__Exercise tasks__.
[A] According to the blog post on Alaska's historic canneries, in what year did the Sitka History Museum team up with the Alaska Historic Canneries Initiative?
[B] Resume the blog post on Alaska's historic canneries, picking up after its last sentence.

__Text provided__.
* begin *

AHS Blog | Alaska's Historic Canneries
By: Kristy Griffin
No connoisseur of Alaskan history can dispute the impact of the seafood industry on this state, but as the canneries and cold storage facilities that once adorned the landscape disappear from sight and memory, the struggle to keep knowledge of the past alive begins. In an era of constant connectivity, information saturation, and Pokémon Go, the connection between the birth and growth of Alaska’s seafood industry and the contemporary cultural, political, and economic climate in Alaska becomes obscured. Seeking to document and preserve local seafood industry heritage for the benefit of future generations, The Sitka History Museum teamed up with the Alaska Historic Canneries Initiative in 2016.
It all started over a year before when Sitka History Museum Executive Director, Hal Spackman, explored a fresh approach to the promotion of local history. The Sitka History Museum began working with KCAW, Raven Radio 104.7, 90.1 FM to produce Sitka History Minute, a short weekly radio program featuring unique and captivating stories from Sitka’s past. Harkening back to the golden era of radio, the show combines equal parts theatrical delivery, rich storytelling, and historical fact. A team of enthusiastic writers tackle every aspect of Sitka’s past, from the town’s one and only hanging to the infamous April Fool’s Mount Edgecumbe “eruption” prank. Most importantly, the program frees the past from the formality of museums and text books and plunks it down into the daily life of people from Port Alexander, Alaska in the south all the way north to Yakutat.

* end *

__Dataset content__.

* begin *

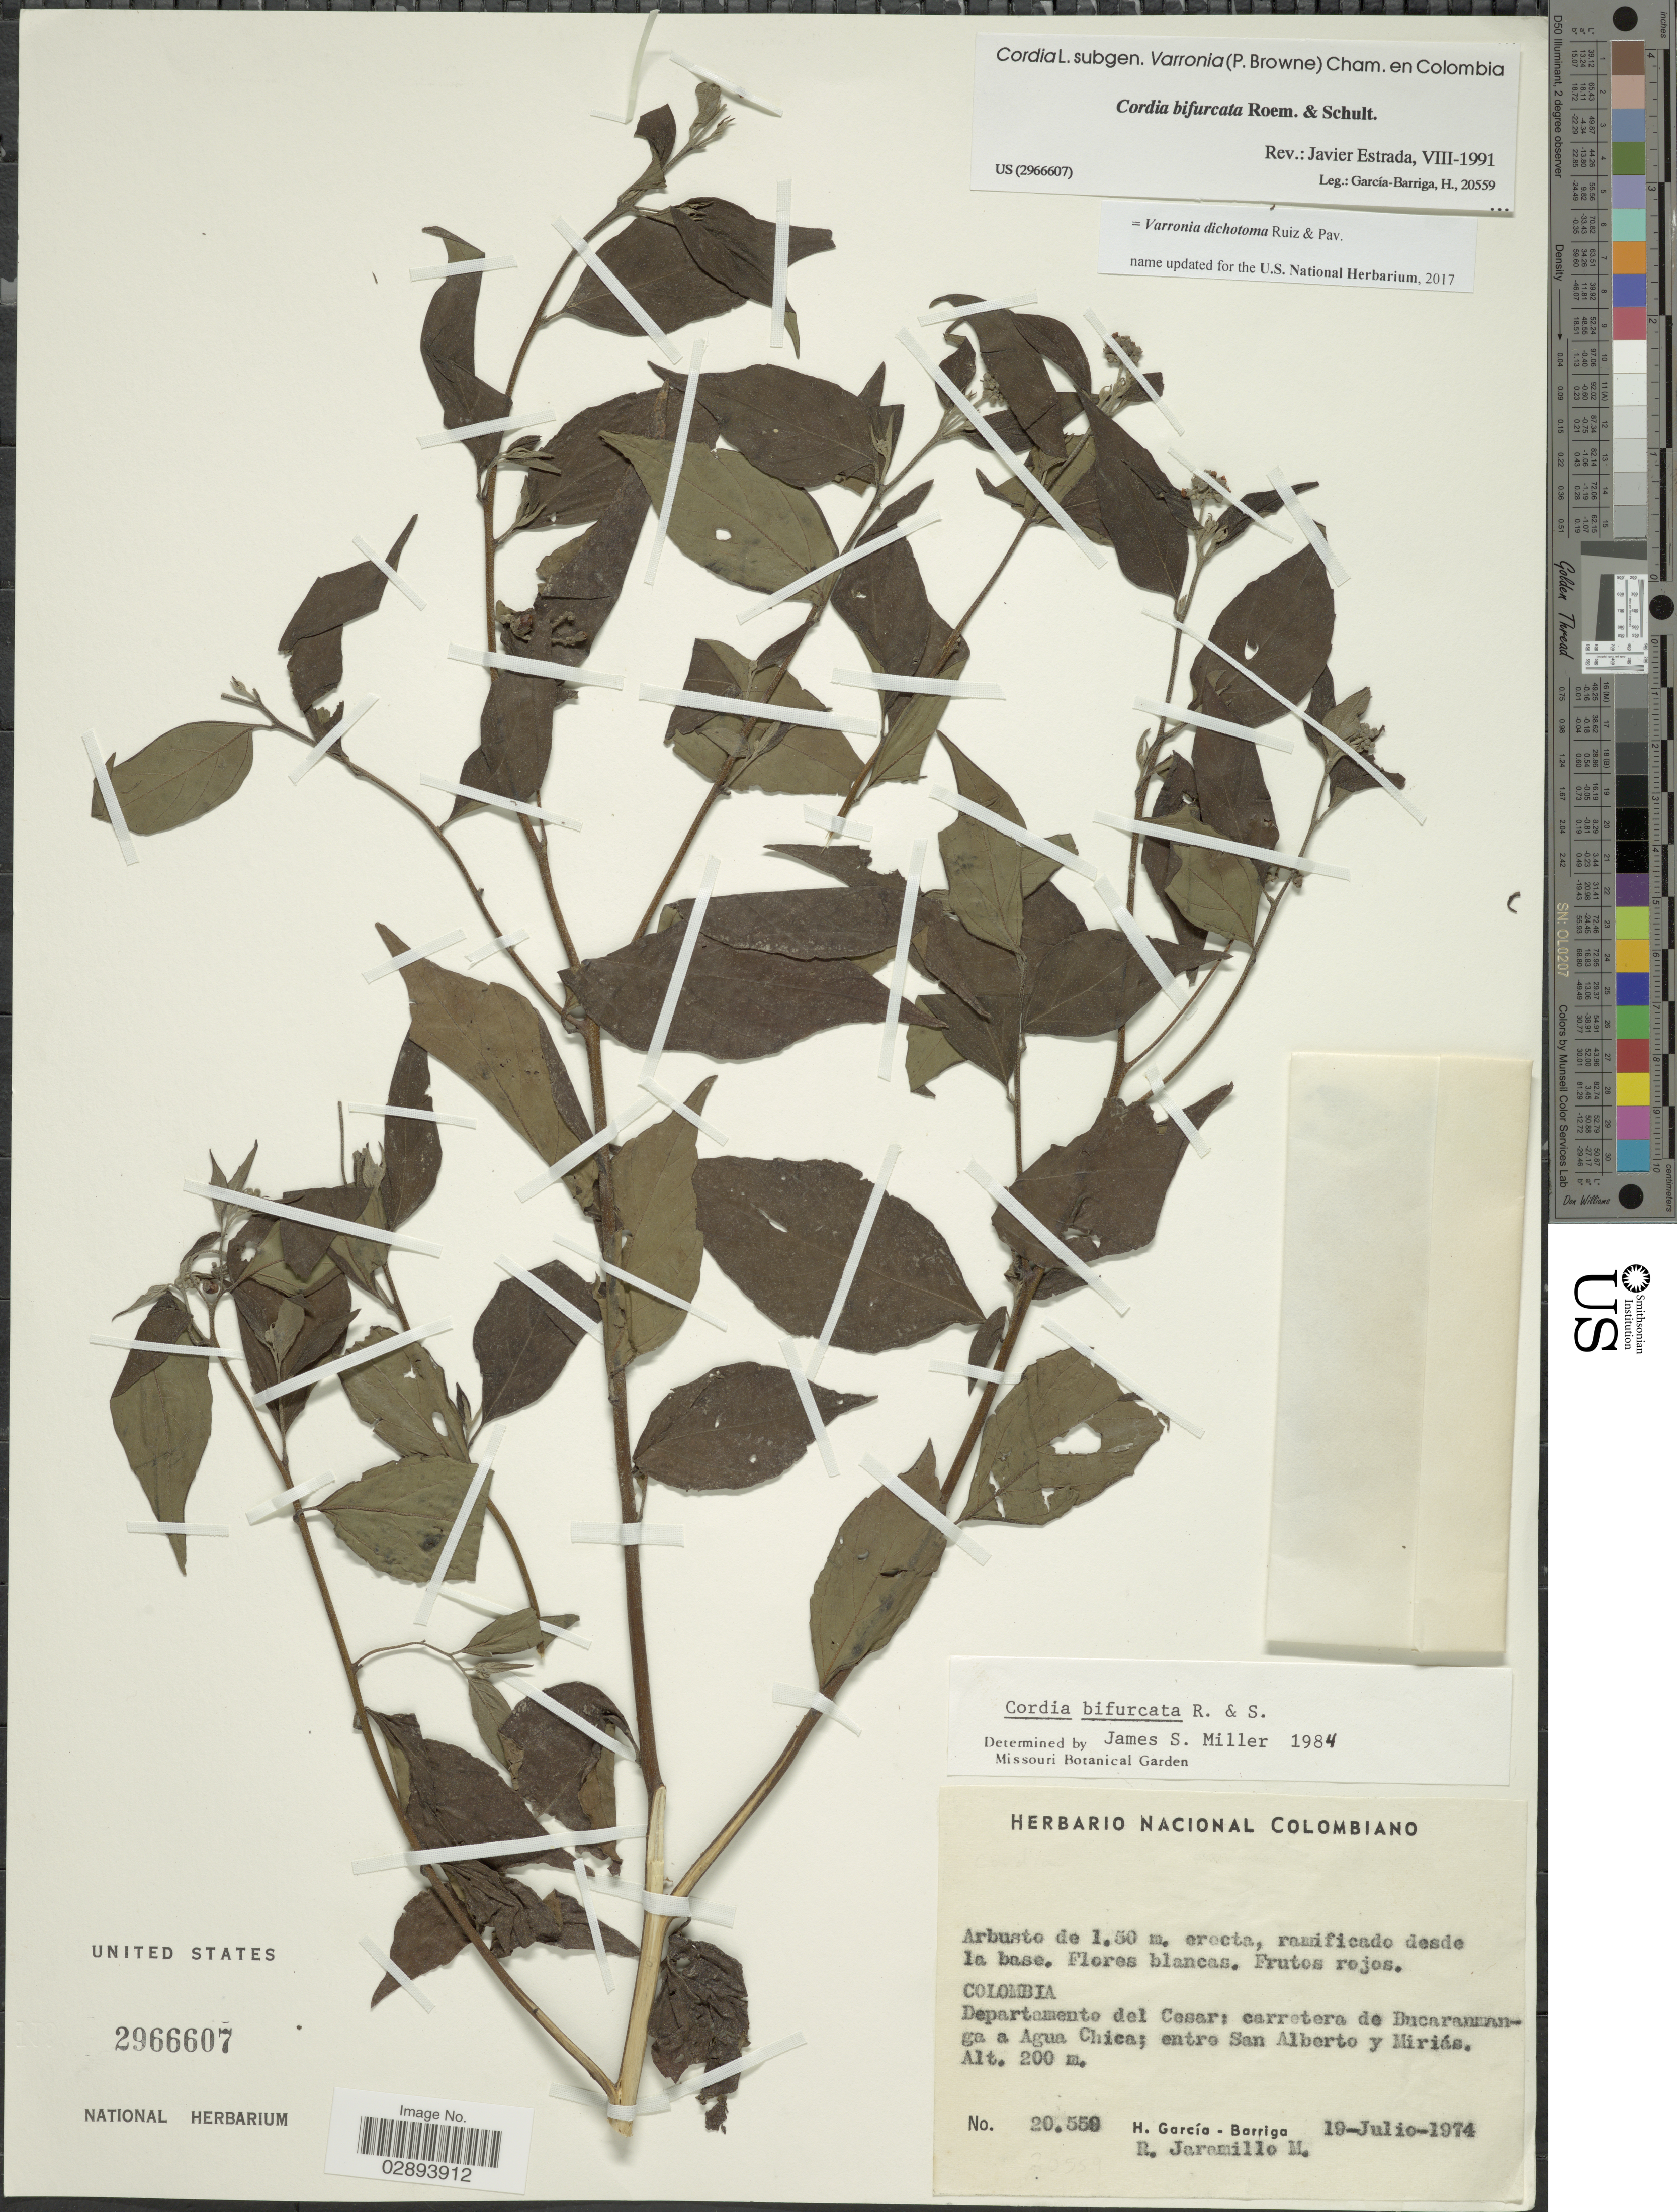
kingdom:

* end *

__Response list__.
[A] 2016

[B]
By 2016, Sitka History Minute had gained a strong following of listeners. When the Alaska Historical Society announced their Historic Canneries Initiative, the Sitka History Museum saw an exciting opportunity to combine a radio program with proven success and an established listenership with the goals of the Initiative. In fact, the Museum had already aired an episode on the history of Pyramid Packing Company, a Sitka seafood cannery. Listen to that episode here:
The Museum sought and was generously awarded an Alaska Historic Canneries Initiative mini-grant to fund the production of a special series of Sitka History Minute episodes commemorating Sitka’s seafood industry history.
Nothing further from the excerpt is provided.